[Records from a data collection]
^^^^^^^^^^^^^^^^

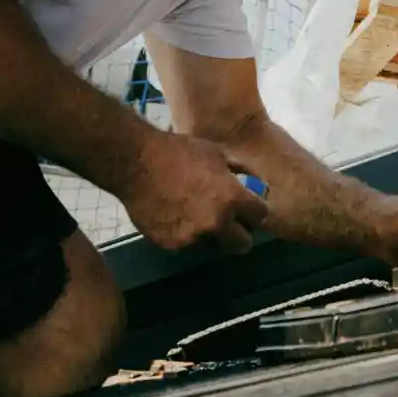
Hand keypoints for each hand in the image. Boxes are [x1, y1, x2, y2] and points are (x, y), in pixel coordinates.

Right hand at [119, 131, 265, 256]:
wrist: (136, 163)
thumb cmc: (178, 151)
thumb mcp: (216, 154)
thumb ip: (236, 172)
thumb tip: (250, 180)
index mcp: (232, 199)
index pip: (261, 216)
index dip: (256, 212)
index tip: (250, 209)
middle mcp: (216, 223)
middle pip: (242, 244)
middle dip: (239, 234)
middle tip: (230, 224)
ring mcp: (192, 238)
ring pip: (211, 245)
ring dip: (209, 235)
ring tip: (194, 215)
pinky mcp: (170, 245)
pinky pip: (185, 244)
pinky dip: (184, 234)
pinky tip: (174, 216)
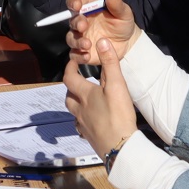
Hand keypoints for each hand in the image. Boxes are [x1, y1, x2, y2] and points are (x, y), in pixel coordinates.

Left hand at [63, 39, 138, 157]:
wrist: (120, 147)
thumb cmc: (118, 115)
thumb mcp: (117, 85)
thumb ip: (110, 63)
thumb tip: (102, 41)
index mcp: (85, 95)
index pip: (69, 77)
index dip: (69, 68)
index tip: (73, 62)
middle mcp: (79, 110)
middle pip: (68, 96)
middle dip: (71, 87)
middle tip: (80, 81)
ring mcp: (83, 125)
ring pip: (73, 112)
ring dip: (76, 104)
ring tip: (85, 100)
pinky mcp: (89, 137)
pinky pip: (81, 126)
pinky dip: (83, 120)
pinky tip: (92, 121)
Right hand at [64, 0, 137, 65]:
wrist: (128, 43)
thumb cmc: (123, 23)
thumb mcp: (123, 12)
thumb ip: (116, 3)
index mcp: (88, 8)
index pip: (75, 1)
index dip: (73, 2)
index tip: (77, 6)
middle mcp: (81, 21)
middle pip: (71, 20)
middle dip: (76, 23)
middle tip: (84, 26)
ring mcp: (80, 37)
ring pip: (70, 38)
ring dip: (76, 41)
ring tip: (87, 44)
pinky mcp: (82, 52)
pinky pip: (74, 54)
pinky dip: (78, 56)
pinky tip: (87, 56)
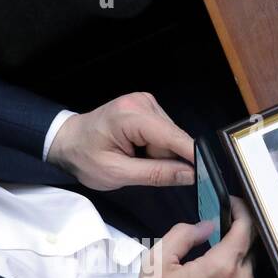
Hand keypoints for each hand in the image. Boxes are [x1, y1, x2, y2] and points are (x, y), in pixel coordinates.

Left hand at [47, 92, 194, 190]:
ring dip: (158, 154)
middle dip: (165, 159)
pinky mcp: (147, 108)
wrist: (67, 142)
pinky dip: (154, 148)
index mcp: (131, 116)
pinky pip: (163, 134)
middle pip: (173, 138)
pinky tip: (136, 151)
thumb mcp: (117, 173)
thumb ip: (156, 174)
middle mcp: (142, 103)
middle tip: (138, 169)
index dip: (193, 156)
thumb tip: (190, 175)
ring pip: (169, 138)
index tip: (209, 174)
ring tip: (133, 159)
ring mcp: (145, 103)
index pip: (173, 137)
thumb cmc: (85, 158)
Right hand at [134, 198, 257, 277]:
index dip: (240, 211)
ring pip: (248, 270)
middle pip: (250, 248)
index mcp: (223, 267)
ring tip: (212, 262)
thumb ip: (183, 235)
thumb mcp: (157, 263)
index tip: (233, 205)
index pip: (245, 228)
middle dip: (236, 236)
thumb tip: (205, 226)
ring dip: (235, 261)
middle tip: (218, 232)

^^^^^^^^^^^^^^^^

** TASK OBJECTIVE **
Using the data above, retype exactly and only the lines from the one containing "middle dip: (76, 23)" up to and including the one containing "middle dip: (236, 236)", with no pictures carried over.

** RESPONSE BOX **
middle dip: (76, 23)
middle tip: (84, 26)
ring mcp: (80, 37)
ring pip: (70, 38)
ring dip: (76, 41)
ring tip: (87, 44)
pinky mcp: (82, 52)
pinky pip: (74, 54)
pinky dip: (78, 56)
pinky tip: (87, 56)
Hand keypoints for each hand in the image. Boxes are [x1, y1, x2, y2] and points are (x, y), in pixel coordinates.

Left hand at [47, 92, 194, 190]:
ring dip: (158, 154)
middle dip: (165, 159)
pinky mcp: (147, 108)
wrist: (67, 142)
pinky dip: (154, 148)
index mcp: (131, 116)
pinky pip: (163, 134)
middle pip: (173, 138)
pinky tip: (136, 151)
thumb mcp: (117, 173)
thumb ip: (156, 174)
middle mcp: (142, 103)
middle tip: (138, 169)
index dip: (193, 156)
thumb tip: (190, 175)
ring pip: (169, 138)
index tip: (209, 174)
ring tip: (133, 159)
ring mcp: (145, 103)
index pip: (173, 137)
thumb cmc: (85, 158)
Right hand at [134, 198, 257, 277]:
index dip: (240, 211)
ring pip: (248, 270)
middle pip: (250, 248)
index mcp: (223, 267)
ring tip: (212, 262)
thumb ip: (183, 235)
thumb mcp: (157, 263)
index tip: (233, 205)
index pip: (245, 228)
middle dip: (236, 236)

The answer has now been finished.